**EXCERPT PROVIDED**
:::

Looking at the fields 3 and 5, we see that their time derivatives will bring down a factor of {\pm i\omega_{\mathbf{k}}} but otherwise leave the expressions unchanged, so the terms on the RHS of 1 will involve products of two of the operators {a^{\dagger}}, {a}, {b^{\dagger}} and {b}. Since the state in the bra of 7 is the same as the state in the ket, only combinations of these operators that leave the ket state unchanged will survive the calculation (due to the orthogonality of states with different numbers of particles or different energies {\omega_{\mathbf{k}}} in them). This means that all terms containing a product of {a^{\dagger}} or {a} with {b^{\dagger}} or {b} will contribute nothing, since they don’t leave the ket unchanged. We can therefore look at {a} and {b} separately and then combine the result.

:::

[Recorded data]
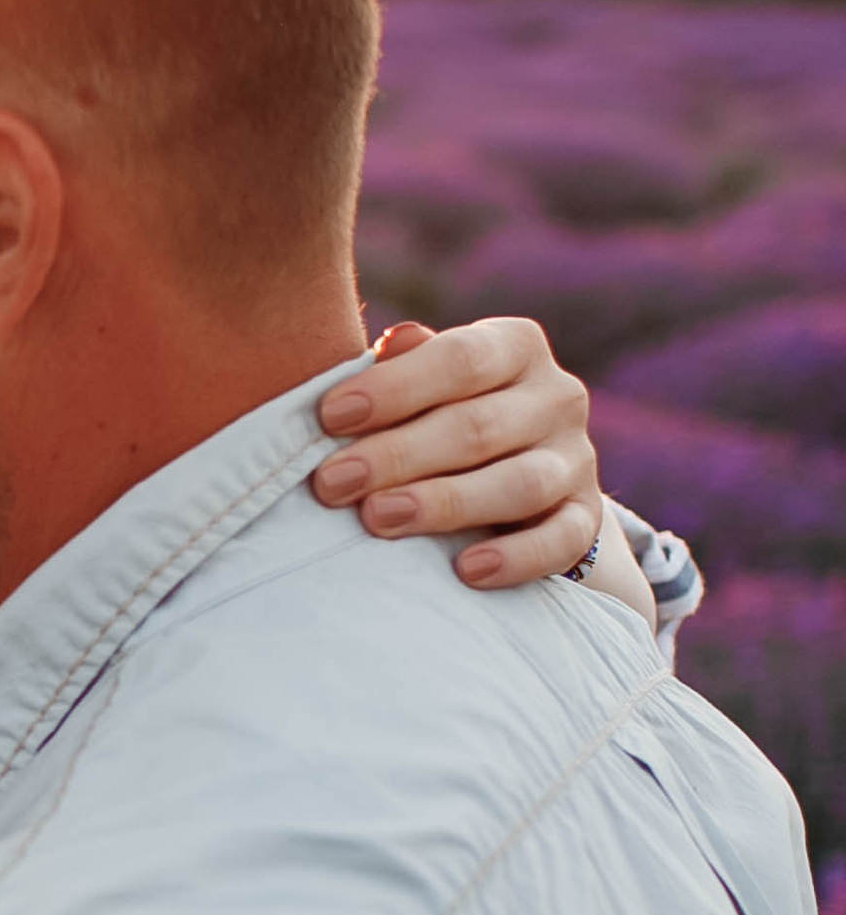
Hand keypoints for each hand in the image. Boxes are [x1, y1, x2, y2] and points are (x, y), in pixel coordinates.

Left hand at [313, 316, 600, 589]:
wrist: (517, 483)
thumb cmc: (441, 416)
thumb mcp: (426, 382)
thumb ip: (405, 365)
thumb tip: (392, 343)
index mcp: (515, 347)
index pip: (460, 359)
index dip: (393, 388)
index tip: (329, 417)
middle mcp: (556, 396)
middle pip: (478, 427)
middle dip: (397, 456)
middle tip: (331, 483)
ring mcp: (576, 460)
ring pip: (520, 484)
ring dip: (444, 503)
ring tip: (378, 519)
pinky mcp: (586, 518)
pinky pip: (562, 541)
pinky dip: (516, 558)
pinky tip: (466, 570)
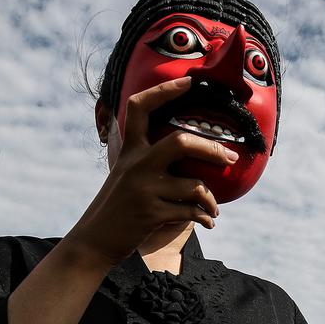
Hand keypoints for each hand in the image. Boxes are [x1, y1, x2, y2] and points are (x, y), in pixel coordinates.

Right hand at [64, 76, 237, 265]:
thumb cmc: (118, 206)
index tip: (188, 82)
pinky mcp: (151, 214)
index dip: (164, 91)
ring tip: (213, 207)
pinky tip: (207, 222)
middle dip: (212, 149)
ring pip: (194, 185)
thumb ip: (147, 159)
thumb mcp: (124, 174)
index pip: (141, 108)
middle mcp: (136, 165)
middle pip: (181, 142)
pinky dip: (203, 218)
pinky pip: (190, 212)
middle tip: (230, 158)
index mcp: (130, 150)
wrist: (94, 240)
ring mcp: (143, 189)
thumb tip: (187, 152)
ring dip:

:::

**EXPLORE THE MATERIAL**
1 - Condense the paragraph of the excerpt that begins "Looking at the fields 3 and 5" into a short bulleted list that keeps its main facts.
2 - Print everything in the excerpt from "Looking at the" down to "combine the result.".
The recorded data is not needed here.

**EXERCISE RESULTS**
1 -
- The time derivatives of fields 3 and 5 bring down a factor of ±iω_k but otherwise leave the expressions unchanged. The terms on the RHS of 1 therefore involve products of two of the operators a†, a, b† and b.
- The bra and the ket of 7 hold the same state. So only operator combinations that leave the ket state unchanged survive, because states with different numbers of particles or different energies ω_k are orthogonal.
- Any term with a product of a† or a with b† or b contributes nothing, since it does not leave the ket unchanged.
- As a result, a and b can be examined separately and the results combined.

2 -
Looking at the fields 3 and 5, we see that their time derivatives will bring down a factor of {\pm i\omega_{\mathbf{k}}} but otherwise leave the expressions unchanged, so the terms on the RHS of 1 will involve products of two of the operators {a^{\dagger}}, {a}, {b^{\dagger}} and {b}. Since the state in the bra of 7 is the same as the state in the ket, only combinations of these operators that leave the ket state unchanged will survive the calculation (due to the orthogonality of states with different numbers of particles or different energies {\omega_{\mathbf{k}}} in them). This means that all terms containing a product of {a^{\dagger}} or {a} with {b^{\dagger}} or {b} will contribute nothing, since they don’t leave the ket unchanged. We can therefore look at {a} and {b} separately and then combine the result.